*The data*
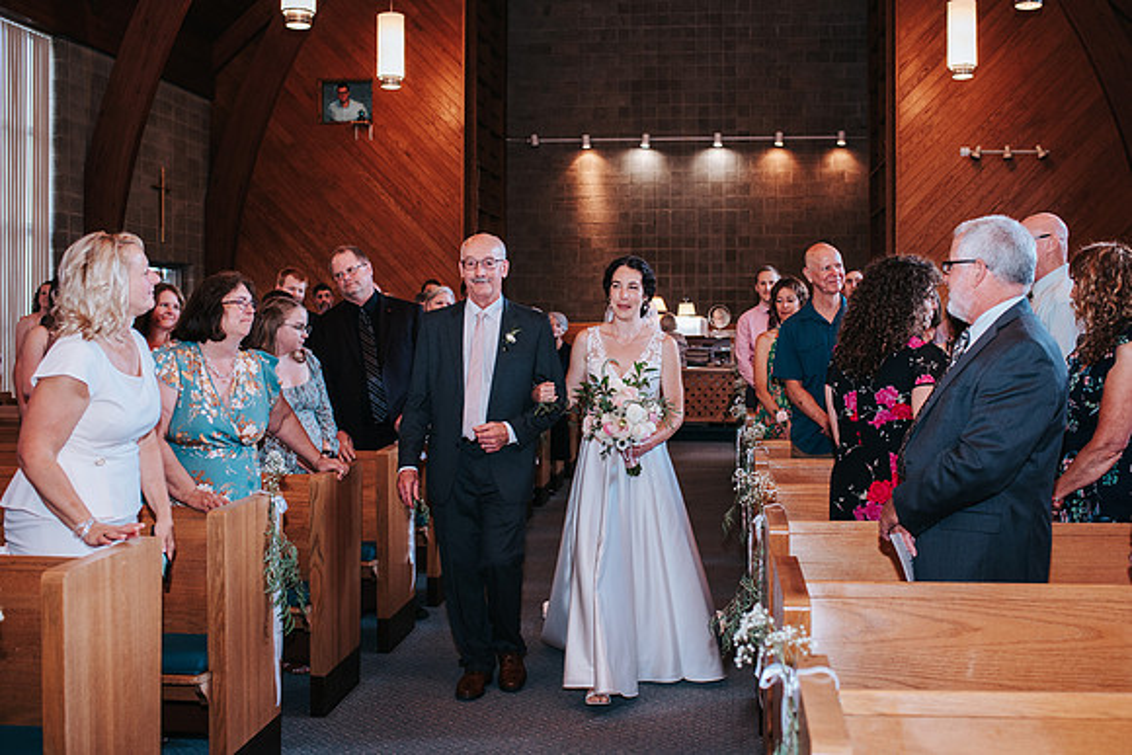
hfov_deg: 50.4
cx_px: 608
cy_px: 350
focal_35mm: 38
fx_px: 1203
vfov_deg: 34.9
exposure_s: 1/125
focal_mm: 35
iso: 1000
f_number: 3.2
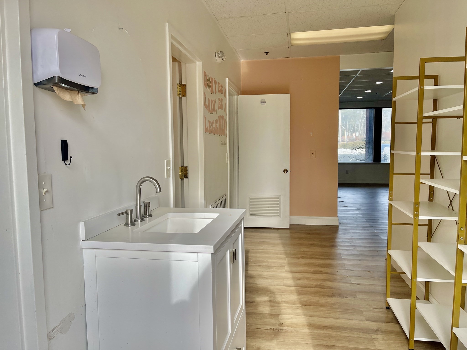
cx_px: 234
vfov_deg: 54.9
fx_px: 337
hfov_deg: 69.4
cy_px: 175
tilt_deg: -4.8
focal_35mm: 25
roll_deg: +0.4
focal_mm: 5.1
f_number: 1.6
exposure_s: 1/750
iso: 32
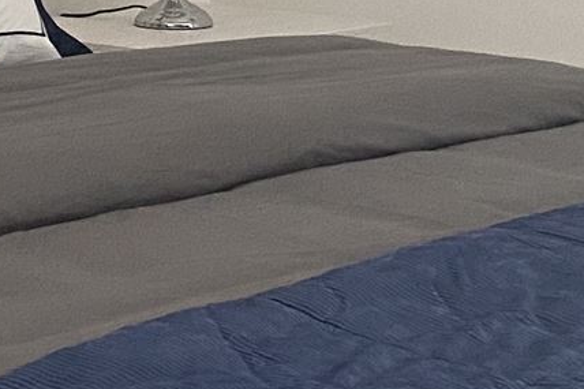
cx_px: -91
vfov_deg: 8.8
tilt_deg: -4.0
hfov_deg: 13.1
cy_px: -143
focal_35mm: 153
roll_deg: -0.3
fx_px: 2481
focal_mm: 4.25
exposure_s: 1/60
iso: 500
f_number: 1.8
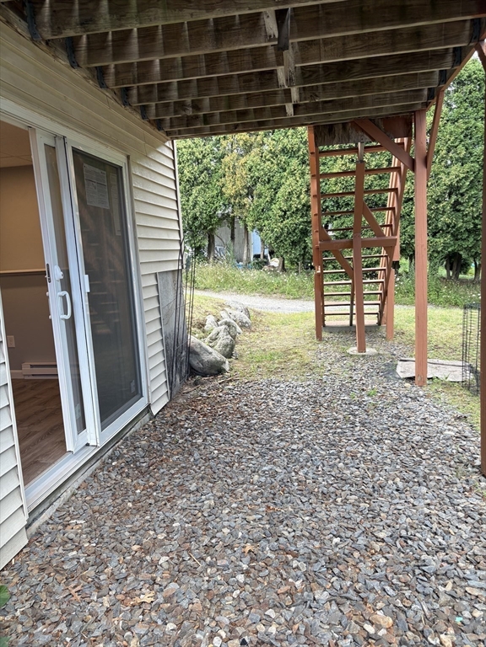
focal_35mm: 26
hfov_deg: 53.1
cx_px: 243
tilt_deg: -8.0
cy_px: 324
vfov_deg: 67.3
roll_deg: +3.2
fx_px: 487
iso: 64
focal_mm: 5.96
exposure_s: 1/121
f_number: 1.6
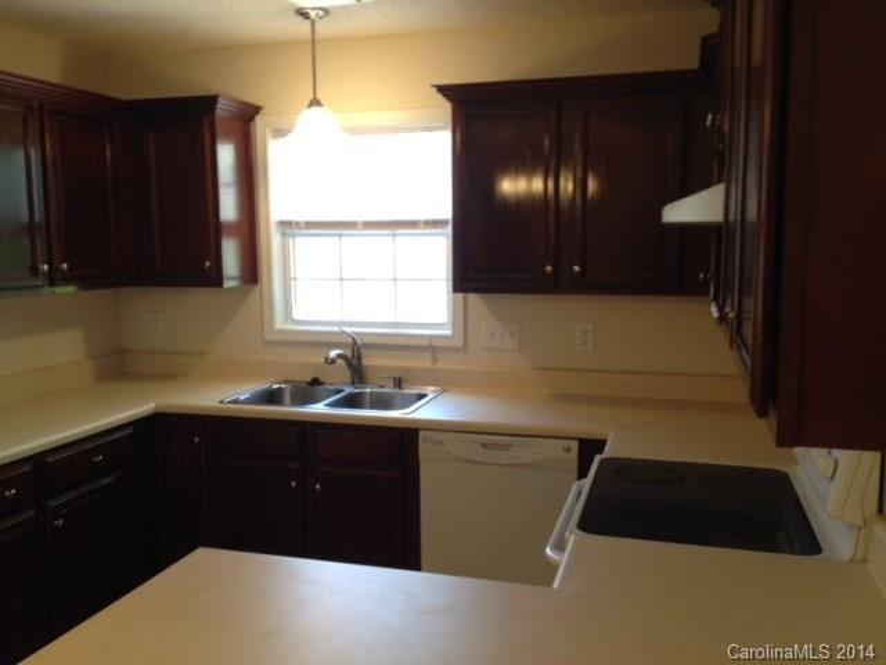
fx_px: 896
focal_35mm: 35
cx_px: 443
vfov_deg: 40.7
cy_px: 332
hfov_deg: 52.6
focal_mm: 4.28
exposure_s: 1/20
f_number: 2.4
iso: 64
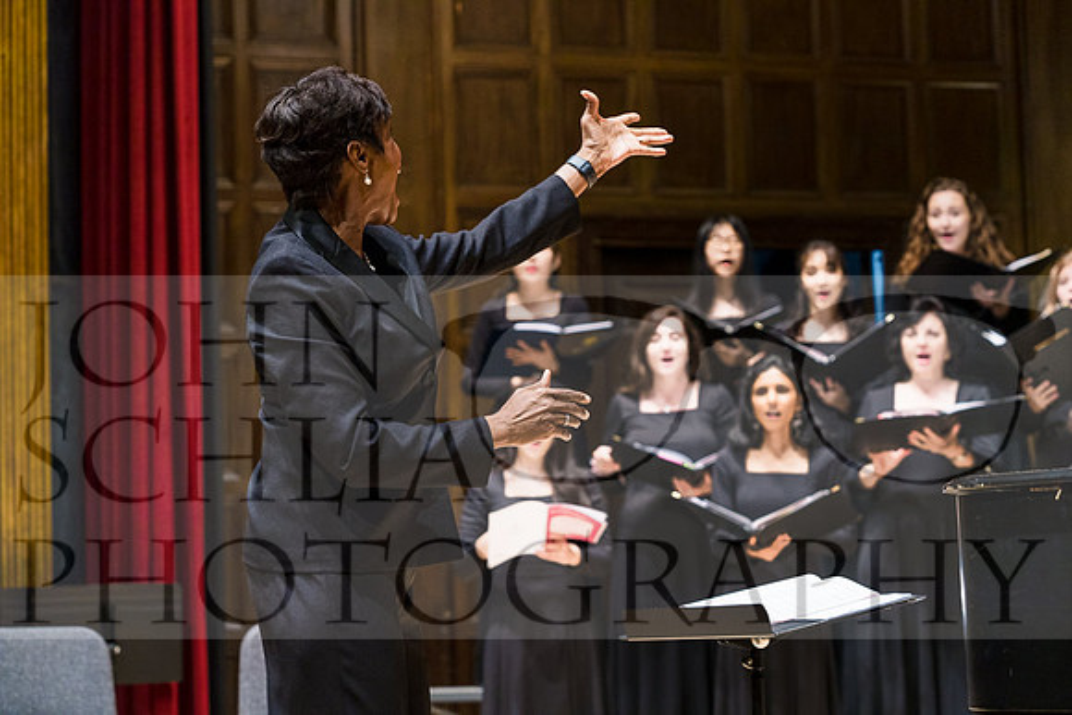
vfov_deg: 14.4
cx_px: 536
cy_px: 358
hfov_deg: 21.5
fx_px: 2829
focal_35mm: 95
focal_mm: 95
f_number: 5
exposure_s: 1/160
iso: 1600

*What you are asked to do*
Produce a verbatim copy of every entry, excluding pictures.

*Result below*
hfov_deg: 50.4
cx_px: 608
cy_px: 350
focal_35mm: 38
fx_px: 1203
vfov_deg: 34.9
exposure_s: 1/125
focal_mm: 35
iso: 1000
f_number: 3.2
cx_px: 234
vfov_deg: 54.9
fx_px: 337
hfov_deg: 69.4
cy_px: 175
tilt_deg: -4.8
focal_35mm: 25
roll_deg: +0.4
focal_mm: 5.1
f_number: 1.6
exposure_s: 1/750
iso: 32
cx_px: -91
vfov_deg: 8.8
tilt_deg: -4.0
hfov_deg: 13.1
cy_px: -143
focal_35mm: 153
roll_deg: -0.3
fx_px: 2481
focal_mm: 4.25
exposure_s: 1/60
iso: 500
f_number: 1.8
focal_35mm: 26
hfov_deg: 53.1
cx_px: 243
tilt_deg: -8.0
cy_px: 324
vfov_deg: 67.3
roll_deg: +3.2
fx_px: 487
iso: 64
focal_mm: 5.96
exposure_s: 1/121
f_number: 1.6
fx_px: 896
focal_35mm: 35
cx_px: 443
vfov_deg: 40.7
cy_px: 332
hfov_deg: 52.6
focal_mm: 4.28
exposure_s: 1/20
f_number: 2.4
iso: 64
vfov_deg: 14.4
cx_px: 536
cy_px: 358
hfov_deg: 21.5
fx_px: 2829
focal_35mm: 95
focal_mm: 95
f_number: 5
exposure_s: 1/160
iso: 1600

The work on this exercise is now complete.